I send at least one in-world notice a week - usually late on Fridays - featuring some 3 to 20 items that I've culled from hundreds of these suggestions, and I'm often asked what my selection criteria is. In addition to intriguing building tips, info on other virtual worlds, and advocacy for the rights of content creators in Second Life, my main focus is on creations that are Not Possible in Real Life.
Are my selections opinionated, discriminating and highly subjective? Yes, they are. There are many other ways to discover information and calendar listings on the topics relevant to your particular interests in Second Life, so this is my personal attempt to provide you with a distillation of what I think is cool, trendsetting and even groundbreaking, always within the context of Not Possible IRL.
Am I an academic, schooled in the arts? I am not. Jay Newt of Brooklyn is Watching once called me a theme park mistress and I can subscribe to that. Not Possible IRL and Impossible IRL are not art groups, and for that matter, this blog is not an art blog. They do feature and include art, but that is not all we are about.
That said, what follows is an attempt to describe virtual content that is Not Possible in Real Life or NPIRL. These guidelines were drafted with only prim and/or script-based content in mind, as I don’t believe – but I’d like for you to prove me wrong - that there is such a thing as NPIRL music. How that music is generated, however, can definitely be NPIRL (Komuso Tokugawa and Dizzy Banjo, I’m looking at you!).
Theatre and live performances often enable suspension of disbelief via real-time special effects and situations (think DanCoyote Antonelli’s ZeroG SkyDancers, CARP's Metropolis, Gazira’s Hammering the Void, and Grace McDunnough’s Musimmersion, for example).
Not Possible in Real Life (NPIRL) CONTENT (architecture, art, landscaping) is a generous combination of the following:
* Surreal, fantastical
* Indulges our sense of make-believe (can do strange, wonderful and surprising things; makes us laugh)
* Can fundamentally affect our behavior, perception and even our self-perception
* Physically impossible in Real Life, or could only be created at enormous/unrealistic expense (defies the laws of gravity and physics in general)
* It almost goes without saying that NPIRL creations in virtual worlds are three-dimensional. While photography and other 2D images may portray NPIRL content, they are difficult to render in-world and for this reason, I enjoy them best on the web. I am an avid user of both Flickr and Koinup, where so many of you post images taken in virtual worlds. I wish more machinimators would join the Not Possible IRL YouTube group, though their group management tools there are very poor.
NPIRL FASHION is garment-based and not a biological part of the avatar. In addition to clothing the avatar, it might do strange and wonderful things, or make us do strange and wonderful things. It can defy the laws of physics or expose the avatar’s body to extreme heat or cold or exploding particles or sharp things.

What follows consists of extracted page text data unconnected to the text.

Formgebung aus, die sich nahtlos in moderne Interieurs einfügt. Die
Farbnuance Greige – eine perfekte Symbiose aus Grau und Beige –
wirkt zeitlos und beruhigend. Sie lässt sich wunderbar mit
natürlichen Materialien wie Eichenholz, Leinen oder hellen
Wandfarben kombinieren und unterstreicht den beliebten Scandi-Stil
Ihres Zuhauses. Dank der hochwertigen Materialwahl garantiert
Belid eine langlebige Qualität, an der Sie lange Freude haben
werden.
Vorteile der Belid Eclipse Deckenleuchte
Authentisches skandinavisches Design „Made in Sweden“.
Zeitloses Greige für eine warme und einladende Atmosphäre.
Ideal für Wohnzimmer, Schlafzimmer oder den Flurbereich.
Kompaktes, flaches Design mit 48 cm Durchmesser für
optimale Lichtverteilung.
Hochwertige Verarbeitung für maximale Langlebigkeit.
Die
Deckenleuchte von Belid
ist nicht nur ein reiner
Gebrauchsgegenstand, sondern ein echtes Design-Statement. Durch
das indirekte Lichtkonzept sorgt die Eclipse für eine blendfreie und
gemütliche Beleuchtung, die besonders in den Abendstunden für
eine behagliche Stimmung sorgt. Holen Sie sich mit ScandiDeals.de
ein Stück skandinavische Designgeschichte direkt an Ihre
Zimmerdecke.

It might include elements (such as clouds, or sunshine, or snakes, for instance) that could never be used in Real Life.
NPIRL AVATARS are fantastical, surreal, or funny, or surprising, but they all have one thing in common: They are definitely Not Possible in Real Life. They aren't human, or dogs, cats, horses, etc., unless they are exceptionally unusual (a unicorn, for example). While nekos, faeries and elves are NPIRL, their appendages must look integrated, credible and not like props.
I want to especially thank the members of my working group Not Possible IRL for their guidance and inspiration, and the extreme explorers and content creators of the vibrant Impossible IRL community who have sent in priceless tips and ideas. All this is possible because we've pooled our efforts and share an intense appreciation for the 3D platform. I adore you!